Beta-END and LEU have been reported in prostatic carcinomas [148]. Rats with transplanted neurons expressing beta-END into the hypothalamic paraventricular nucleus showed a protective effect against prostate cancer development; an increased NK cell cytolytic action in the spleen and peripheral blood mononuclear cells; a decreased level of inflammatory cytokines (tumor necrosis factor-alpha) in plasma, and a higher level of anti-inflammatory cytokines (interferon-gamma) in plasma [149]. This observation indicates that the release of beta-END from the hypothalamic transplanted neurons counteracts the inflammatory mechanisms and increases the immune system’s response.

20.3. Dynorphin

DYN A, DYN A1-13, and DYN A1-7 promote the growth of the DU145 prostatic carcinoma cell line [150]. Naloxone blocked the effect mediated by DYN A but increased the growth of tumor cells at a high concentration (10−7 M).

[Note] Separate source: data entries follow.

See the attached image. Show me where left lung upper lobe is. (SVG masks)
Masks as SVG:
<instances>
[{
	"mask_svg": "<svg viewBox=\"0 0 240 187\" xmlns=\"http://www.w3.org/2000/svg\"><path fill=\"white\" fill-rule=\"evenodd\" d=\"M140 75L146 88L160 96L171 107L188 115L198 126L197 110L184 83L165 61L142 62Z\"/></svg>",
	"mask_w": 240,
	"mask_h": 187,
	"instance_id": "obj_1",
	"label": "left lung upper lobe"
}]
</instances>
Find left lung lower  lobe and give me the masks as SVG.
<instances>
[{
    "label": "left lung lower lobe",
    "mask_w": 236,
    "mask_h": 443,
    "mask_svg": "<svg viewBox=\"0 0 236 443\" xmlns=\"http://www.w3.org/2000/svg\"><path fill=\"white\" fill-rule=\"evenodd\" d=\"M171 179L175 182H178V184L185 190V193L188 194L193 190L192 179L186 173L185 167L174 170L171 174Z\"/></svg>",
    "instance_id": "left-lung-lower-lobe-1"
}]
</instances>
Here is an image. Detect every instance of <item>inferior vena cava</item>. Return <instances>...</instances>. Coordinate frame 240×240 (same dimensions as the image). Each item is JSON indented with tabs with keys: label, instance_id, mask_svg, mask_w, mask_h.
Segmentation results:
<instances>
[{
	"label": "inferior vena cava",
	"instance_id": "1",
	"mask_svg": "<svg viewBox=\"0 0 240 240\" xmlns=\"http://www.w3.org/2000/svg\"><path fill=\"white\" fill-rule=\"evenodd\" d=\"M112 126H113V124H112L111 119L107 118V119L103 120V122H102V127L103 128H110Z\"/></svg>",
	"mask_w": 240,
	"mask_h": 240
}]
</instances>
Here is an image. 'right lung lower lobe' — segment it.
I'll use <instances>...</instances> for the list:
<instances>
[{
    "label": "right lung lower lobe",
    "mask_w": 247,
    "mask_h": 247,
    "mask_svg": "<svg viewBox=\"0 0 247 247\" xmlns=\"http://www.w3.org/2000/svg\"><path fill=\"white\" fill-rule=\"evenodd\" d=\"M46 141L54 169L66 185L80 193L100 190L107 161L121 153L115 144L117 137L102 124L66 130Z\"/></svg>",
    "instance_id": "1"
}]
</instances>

Electroacupuncture counteracted bone-cancer-promoted hyperalgesia in a rat model that received AT-3.1 prostate cancer cells into the tibia [151]. Electroacupuncture blocked DYN and pre-pro-DYN mRNA upregulation, and the administration of anti-DYN A1-17 antisera also blocked hyperalgesia [151]. In this sense, an upregulation of DYN A has been reported in the spinal dorsal horn, and the release of the peptide has been related to spontaneous pain in a mouse model of neuropathic cancer pain [152]. Moreover, in a murine model of cancer-pain, the number of immunoreactive neurons containing DYN was increased in the spinal cord (ipsilateral to the limb containing the tumor) [153].

21. Renal Cancer

Enkephalin

MET blocked the proliferation of human renal cancer cells (Caki-2) [154].

22. Retinoblastoma

22.1. Enkephalin

MET has been reported in human retinoblastoma [155].

22.2. Endorphin

Beta-END-binding sites have been reported in the human retinoblastoma McA and Y79 cell lines [156].

23. Testicular Cancer

Dynorphin

Pro-DYN mRNA and its derived peptides have been observed in the R2C rat Leydig tumor cell line [157].

24. Thymic Cancer

24.1. Enkephalin

MET has been reported in a thymic carcinoid [158].

24.2. Endorphin

Beta-END binds to non-opioid binding sites expressed in thymoma cells [159], and beta-END has been observed in an oncocytic carcinoid tumor of the thymus [160].

24.3. Dynorphin

A released dibasic cleaving peptidase that converts DYNs (e.g., DYN A1-12, DYN A1-9, proDYN B) into LEU-Arg6 has been obtained from the medium of EL-4 mouse thymoma cells [161].

25. Thyroid Cancer

25.1. Enkephalin

Human anaplastic thyroid cancer cells (KAT-18) express MET and the opioid growth factor receptor; MET blocked cell replication, the opioid antagonist naltrexone promoted cell growth, and anti-MET antibodies counteracted the inhibitory action mediated by MET [162].

25.2. Endorphin

Opioid peptides (e.g., beta-END, alpha-neo-END) derived from the three opioid precursors have been reported in human thyroid medullary carcinomas [163], and the release of beta-END has been demonstrated from cultured medullary thyroid carcinoma cells [164].